PODANY FRAGMENT |
Wpisy archiwalne w kategorii

śląskie

Dystans całkowity:38153.24 km (w terenie 9220.57 km; 24.17%)
Czas w ruchu:2684:30
Średnia prędkość:15.15 km/h
Maksymalna prędkość:183.00 km/h
Suma podjazdów:68571 m
Maks. tętno maksymalne:210 (144 %)
Maks. tętno średnie:191 (100 %)
Suma kalorii:553057 kcal
Liczba aktywności:1921
Średnio na aktywność:22.79 km i 1h 23m
Więcej statystyk

Niedługo Bike Orient

Niedziela, 6 czerwca 2010 · Komentarze(5)
Niedługo Bike Orient
Dziś od rana Igorek namawiał nas na wspólną przejażdżkę. Trochę się tego obawiałem mając w pamięci wczorajsze doznania. Kosma przezornie uciekła do domu ;)

Późnym popołudniem w końcu udaje nam się zebrać i ruszamy do dziadka na działkę w Miechowicach. Całą rodzinką :-)

ZAPISANE DANE |
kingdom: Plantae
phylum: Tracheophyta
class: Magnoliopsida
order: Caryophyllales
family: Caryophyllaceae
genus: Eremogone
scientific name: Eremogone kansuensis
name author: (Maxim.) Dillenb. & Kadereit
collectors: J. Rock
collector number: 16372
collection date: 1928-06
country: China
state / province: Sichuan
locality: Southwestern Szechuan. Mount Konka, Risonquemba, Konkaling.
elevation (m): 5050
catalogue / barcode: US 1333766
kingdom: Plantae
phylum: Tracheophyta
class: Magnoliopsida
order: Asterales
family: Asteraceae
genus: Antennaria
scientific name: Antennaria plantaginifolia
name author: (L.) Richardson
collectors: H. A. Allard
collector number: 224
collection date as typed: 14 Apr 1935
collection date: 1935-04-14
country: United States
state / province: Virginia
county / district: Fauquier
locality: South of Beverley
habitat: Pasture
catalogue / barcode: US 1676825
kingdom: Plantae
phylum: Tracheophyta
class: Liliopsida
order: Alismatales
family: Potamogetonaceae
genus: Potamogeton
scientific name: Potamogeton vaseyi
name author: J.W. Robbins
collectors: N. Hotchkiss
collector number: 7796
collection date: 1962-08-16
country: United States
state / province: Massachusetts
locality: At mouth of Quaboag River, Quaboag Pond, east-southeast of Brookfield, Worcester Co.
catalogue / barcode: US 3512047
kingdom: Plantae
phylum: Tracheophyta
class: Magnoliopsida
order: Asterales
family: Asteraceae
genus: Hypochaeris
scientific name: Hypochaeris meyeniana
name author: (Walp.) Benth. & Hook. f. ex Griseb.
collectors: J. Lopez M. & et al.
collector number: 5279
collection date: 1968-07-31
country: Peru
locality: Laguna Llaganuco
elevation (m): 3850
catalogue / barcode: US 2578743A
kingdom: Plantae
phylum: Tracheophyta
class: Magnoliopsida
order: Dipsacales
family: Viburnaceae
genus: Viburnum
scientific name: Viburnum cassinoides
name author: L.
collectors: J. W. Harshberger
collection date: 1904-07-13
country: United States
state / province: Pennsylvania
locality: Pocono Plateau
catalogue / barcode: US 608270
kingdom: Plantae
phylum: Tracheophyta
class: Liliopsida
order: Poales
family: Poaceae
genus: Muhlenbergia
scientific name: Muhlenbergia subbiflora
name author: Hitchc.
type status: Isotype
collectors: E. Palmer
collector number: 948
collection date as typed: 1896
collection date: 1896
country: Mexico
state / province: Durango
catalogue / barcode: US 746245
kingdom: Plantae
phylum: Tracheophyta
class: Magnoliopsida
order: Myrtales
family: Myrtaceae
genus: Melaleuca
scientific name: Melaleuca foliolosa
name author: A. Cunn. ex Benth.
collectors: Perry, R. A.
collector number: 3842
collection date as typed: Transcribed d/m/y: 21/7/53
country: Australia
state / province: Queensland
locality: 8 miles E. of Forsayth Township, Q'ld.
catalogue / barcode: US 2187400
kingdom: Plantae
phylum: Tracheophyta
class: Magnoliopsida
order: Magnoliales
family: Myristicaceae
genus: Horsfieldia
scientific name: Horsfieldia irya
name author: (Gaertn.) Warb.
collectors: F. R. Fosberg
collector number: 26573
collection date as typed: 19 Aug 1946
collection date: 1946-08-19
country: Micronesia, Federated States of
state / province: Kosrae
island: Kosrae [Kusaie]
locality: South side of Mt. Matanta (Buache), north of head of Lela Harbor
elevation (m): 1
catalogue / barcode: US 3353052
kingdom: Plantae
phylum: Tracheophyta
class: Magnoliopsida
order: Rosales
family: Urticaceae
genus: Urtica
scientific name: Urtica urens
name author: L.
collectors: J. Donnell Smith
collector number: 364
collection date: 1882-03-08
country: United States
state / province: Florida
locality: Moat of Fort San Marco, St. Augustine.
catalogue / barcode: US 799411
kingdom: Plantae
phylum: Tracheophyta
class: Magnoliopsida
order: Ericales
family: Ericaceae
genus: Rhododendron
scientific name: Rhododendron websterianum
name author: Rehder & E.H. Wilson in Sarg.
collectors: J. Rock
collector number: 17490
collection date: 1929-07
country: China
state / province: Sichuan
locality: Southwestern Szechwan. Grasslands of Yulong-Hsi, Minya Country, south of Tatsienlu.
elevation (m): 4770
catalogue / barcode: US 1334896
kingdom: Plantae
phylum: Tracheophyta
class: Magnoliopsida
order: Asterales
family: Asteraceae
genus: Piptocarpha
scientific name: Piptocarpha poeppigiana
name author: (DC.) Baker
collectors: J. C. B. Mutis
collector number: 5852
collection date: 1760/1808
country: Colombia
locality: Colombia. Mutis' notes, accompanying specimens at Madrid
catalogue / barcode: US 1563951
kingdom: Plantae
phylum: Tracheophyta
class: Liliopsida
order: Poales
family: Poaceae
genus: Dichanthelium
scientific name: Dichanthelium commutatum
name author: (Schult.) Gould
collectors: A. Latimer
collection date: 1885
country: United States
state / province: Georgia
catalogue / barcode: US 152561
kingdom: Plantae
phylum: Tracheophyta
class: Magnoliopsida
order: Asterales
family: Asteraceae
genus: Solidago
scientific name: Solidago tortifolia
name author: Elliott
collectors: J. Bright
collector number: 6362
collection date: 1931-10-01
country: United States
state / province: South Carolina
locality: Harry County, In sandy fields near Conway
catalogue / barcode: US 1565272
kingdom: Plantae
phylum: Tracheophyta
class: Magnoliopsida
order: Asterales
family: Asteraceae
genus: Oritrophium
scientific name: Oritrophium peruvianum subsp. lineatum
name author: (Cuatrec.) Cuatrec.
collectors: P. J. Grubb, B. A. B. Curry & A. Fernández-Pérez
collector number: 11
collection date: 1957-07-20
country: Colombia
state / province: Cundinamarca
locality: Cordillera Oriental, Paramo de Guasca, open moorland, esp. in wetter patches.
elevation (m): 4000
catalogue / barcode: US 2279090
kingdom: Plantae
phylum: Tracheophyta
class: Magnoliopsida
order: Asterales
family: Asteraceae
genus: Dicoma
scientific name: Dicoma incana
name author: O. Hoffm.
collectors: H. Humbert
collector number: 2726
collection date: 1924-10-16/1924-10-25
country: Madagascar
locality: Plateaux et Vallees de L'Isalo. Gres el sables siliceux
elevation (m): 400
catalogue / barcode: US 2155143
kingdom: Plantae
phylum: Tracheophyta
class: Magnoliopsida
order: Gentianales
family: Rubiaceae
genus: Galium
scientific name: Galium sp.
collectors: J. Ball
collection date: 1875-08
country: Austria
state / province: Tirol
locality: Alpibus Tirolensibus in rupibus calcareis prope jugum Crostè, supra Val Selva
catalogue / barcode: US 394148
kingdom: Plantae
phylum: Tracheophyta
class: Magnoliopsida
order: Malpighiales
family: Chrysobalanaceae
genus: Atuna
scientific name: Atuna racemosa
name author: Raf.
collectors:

TREŚĆ POLECENIA 1 | Wyodrębnij dosłownie z fragmentu bloga rowerowego tekst, który zaczyna się od słów „Maks. tętno średnie:191”, a kończy na słowach „uciekła do domu ;)”.
TREŚĆ POLECENIA 2 | Wymień wszystkie wartości procentowe podane w statystykach we fragmencie bloga rowerowego.
TREŚĆ POLECENIA 3 | Napisz dalszy ciąg fragmentu bloga rowerowego, zaczynając od miejsca po jego ostatnim zdaniu.
Wiersze stanowią osobny materiał, niezależny od fragmentu bloga rowerowego.

ODPOWIEDŹ 1 |
Maks. tętno średnie:191 (100 %)
Suma kalorii:553057 kcal
Liczba aktywności:1921
Średnio na aktywność:22.79 km i 1h 23m
Więcej statystyk

Niedługo Bike Orient

Niedziela, 6 czerwca 2010 · Komentarze(5)
Niedługo Bike Orient
Dziś od rana Igorek namawiał nas na wspólną przejażdżkę. Trochę się tego obawiałem mając w pamięci wczorajsze doznania. Kosma przezornie uciekła do domu ;)

ODPOWIEDŹ 2 | 24.17% (udział dystansu w terenie), 144 % (maks. tętno maksymalne), 100 % (maks. tętno średnie)

ODPOWIEDŹ 3 |
Wybieramy drogę przez las i... od razu niespodzianki. Zniszczona droga, podmokłe tereny, ścieżka pod wodą, szukanie obejścia (o jeździe nie ma mowy) i do tego mnóstwo komarów. W sam raz na trening przed Bike Orientem ;-)

Trening przed Bike Orientem ;-) © djk71


Wszyscy jednak są dzielni i docieramy do Miechowic. Kiedy reszta rodzinki debatuje nad stołem ja próbuję doczyścić nieco rower. W takich warunkach to można się bawić… tylko te komary…

Wracamy asfaltem bo późno, a jeszcze chcę rower oddać na głębszy przegląd. Miejmy nadzieję, że będzie po nim jeździł. Lepiej ;-)

Cztery litery...

Sobota, 5 czerwca 2010 · Komentarze(16)
Cztery litery...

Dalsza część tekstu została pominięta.